La promesse de l’aube est un seul en scène qui offre une adaptation vivante et incarnée du chef d’œuvre de Romain Gary.
La promesse de l’aube est un roman autobiographique du seul auteur récompensé de deux prix Goncourt. Romain Gary y raconte sa jeunesse dans le sud de la France, son déracinement, sa relation à sa mère, ancienne comédienne russe qui l’élève seule. Dans ce seul-en-scène, Franck Desmedt incarne l’adolescent puis l’homme, mais aussi une quinzaine d’autres personnages. Un comédien que l’on ne présente plus et qui, une fois de plus ici, sublime ce qu’il touche.
« Avec l’amour maternel, la vie vous fait à l’aube une promesse qu’elle ne tient jamais. On est obligé ensuite de manger froid jusqu’à la fin de ses jours ».
Une relation maternelle étouffante
Tandis que les notes de « What a wonderful world » de Louis Armstrong planent encore dans l’air, Romain Gary nous livre le récit d’un destin peu ordinaire. Il raconte son arrivée en France alors qu’il était adolescent. Une France qu’il perçoit comme un mythe, un « chef d’œuvre poétique ». Puis il confie ses premiers émois pour la jeune et espiègle femme de ménage. Mais surtout, surtout, il raconte le poids d’un amour maternel si passionnel et inégalable que la partie romancée du récit le fera se poursuivre au-delà même de la mort.
Car c’est probablement elle, le personnage principal de cette œuvre en réalité. Cette mère omniprésente, à la fierté et à l’admiration sans limite, à l’amour littéralement dévorant. Cette mère qui sacrifiera tout pour un fils qui, elle n’en doute pas une seconde, deviendra héros, Général, Ambassadeur de France. Rien de moins.

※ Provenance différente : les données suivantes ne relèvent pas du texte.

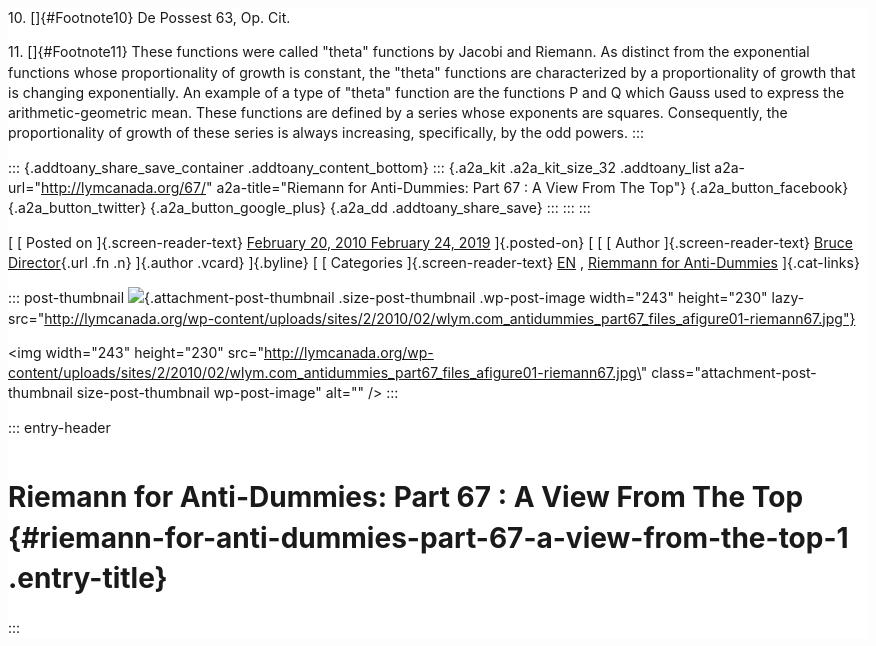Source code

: 10\. []{#Footnote10} De Possest 63, Op. Cit.

11\. []{#Footnote11} These functions were called "theta" functions by
Jacobi and Riemann. As distinct from the exponential functions whose
proportionality of growth is constant, the "theta" functions are
characterized by a proportionality of growth that is changing
exponentially. An example of a type of "theta" function are the
functions P and Q which Gauss used to express the arithmetic-geometric
mean. These functions are defined by a series whose exponents are
squares. Consequently, the proportionality of growth of these series is
always increasing, specifically, by the odd powers.
:::

::: {.addtoany_share_save_container .addtoany_content_bottom}
::: {.a2a_kit .a2a_kit_size_32 .addtoany_list a2a-url="http://lymcanada.org/67/" a2a-title="Riemann for Anti-Dummies: Part 67 :  A View From The Top"}
[](http://www.addtoany.com/add_to/facebook?linkurl=http%3A%2F%2Flymcanada.org%2F67%2F&linkname=Riemann%20for%20Anti-Dummies%3A%20Part%2067%20%3A%20%20A%20View%20From%20The%20Top "Facebook"){.a2a_button_facebook}
[](http://www.addtoany.com/add_to/twitter?linkurl=http%3A%2F%2Flymcanada.org%2F67%2F&linkname=Riemann%20for%20Anti-Dummies%3A%20Part%2067%20%3A%20%20A%20View%20From%20The%20Top "Twitter"){.a2a_button_twitter}
[](http://www.addtoany.com/add_to/google_plus?linkurl=http%3A%2F%2Flymcanada.org%2F67%2F&linkname=Riemann%20for%20Anti-Dummies%3A%20Part%2067%20%3A%20%20A%20View%20From%20The%20Top "Google+"){.a2a_button_google_plus}
[](https://www.addtoany.com/share){.a2a_dd .addtoany_share_save}
:::
:::
:::

[ [ Posted on ]{.screen-reader-text} [February 20, 2010 February 24,
2019](http://lymcanada.org/67/) ]{.posted-on} [ [ [ Author
]{.screen-reader-text} [Bruce
Director](http://lymcanada.org/author/bdirector/){.url .fn .n} ]{.author
.vcard} ]{.byline} [ [ Categories ]{.screen-reader-text}
[EN](http://lymcanada.org/category/en/) , [Riemmann for
Anti-Dummies](http://lymcanada.org/category/science-1/c132-riemmann-for-anti-dummies/)
]{.cat-links}

::: post-thumbnail
![](http://lymcanada.org/wp-content/plugins/speed-booster-pack/inc/images/1x1.trans.gif){.attachment-post-thumbnail
.size-post-thumbnail .wp-post-image width="243" height="230"
lazy-src="http://lymcanada.org/wp-content/uploads/sites/2/2010/02/wlym.com_antidummies_part67_files_afigure01-riemann67.jpg"}

\<img width=\"243\" height=\"230\"
src=\"http://lymcanada.org/wp-content/uploads/sites/2/2010/02/wlym.com_antidummies_part67_files_afigure01-riemann67.jpg\"
class=\"attachment-post-thumbnail size-post-thumbnail wp-post-image\"
alt=\"\" />
:::

::: entry-header
# Riemann for Anti-Dummies: Part 67 : A View From The Top {#riemann-for-anti-dummies-part-67-a-view-from-the-top-1 .entry-title}
:::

Un avenir fantasmé et des attentes à la hauteur desquelles Romain Gary passera sa vie à essayer de s’élever. Pour cela, il s’emploiera à écrire à son tour un chef d’œuvre digne d’un Hugo, d’un Balzac ou d’un Tolstoï. Il ira même jusqu’à envisager un attentat contre Hitler tandis que la seconde guerre Mondiale sévira. Il deviendra finalement aviateur, résistant, romancier et diplomate.
Une adaptation rythmée et vivante
Récompensé d’un Molière pour son rôle dans Adieu Monsieur Haffmann, Franck Desmedt est une nouvelle fois brillant. Dans un décor sobre dont les rares éléments suffisent à recréer l’époque et l’ambiance, le comédien fait littéralement vivre le texte et ses différents personnages. Porté par d’habiles jeux de lumière venant ça-et-là éclairer la pénombre ambiante, il habite la scène, occupe l’espace, et parvient à rendre ce récit très visuel.
Ainsi, aucune longueur ne s’invite dans cette adaptation du chef d’œuvre de Romain Gary. On reste captivé par la présence du comédien qui investit son rôle de manière passionnée, par l’élégance de son interprétation, par sa diction dont les variations donnent une véritable musicalité au récit. Et puis, si l’on est souvent touché, transporté par la finesse, la délicatesse et la poésie de ce texte que l’on prend beaucoup de plaisir à redécouvrir, on rit aussi beaucoup !
En effet, à cet humour que Romain Gary utilisait comme une arme, Franck Desmedt ajoute sa propre touche, ce qui lui permet de créer une forme de complicité aussi inattendue que réjouissante avec le public. Ainsi, le plaisir et l’amusement du comédien à faire vivre les personnages de ce récit sont communicatifs et c’est le cœur léger que l’on revient de ce fascinant voyage.
La promesse de l’aube, de Romain Gary, avec Franck Desmedt, mise en scène Stéphane Laporte et Dominique Scheer, se joue du 15 avril au 3 juillet 2022, du jeudi au samedi à 19h, le dimanche à 17h, au Théâtre de l’Oeuvre.
[UPDATE 2022] Se joue du 07 au 30 juillet 2022 au Théâtre Le Petit Louvre, au Festival OFF d’Avignon.
Retrouvez tous nos articles consacrés au Festival Off d’Avignon ici.
Avis
Avec sa manière si personnelle d'incarner ses rôles, Franck Desmedt nous fait redécouvrir toute la poésie de cette œuvre. À travers une sélection de morceaux choisis, il fait vivre sur scène cet amour maternel qui sera à la fois la plus grande force de Romain Gary, et qui rendra son cœur incapable de trouver un autre port d'attache à la hauteur.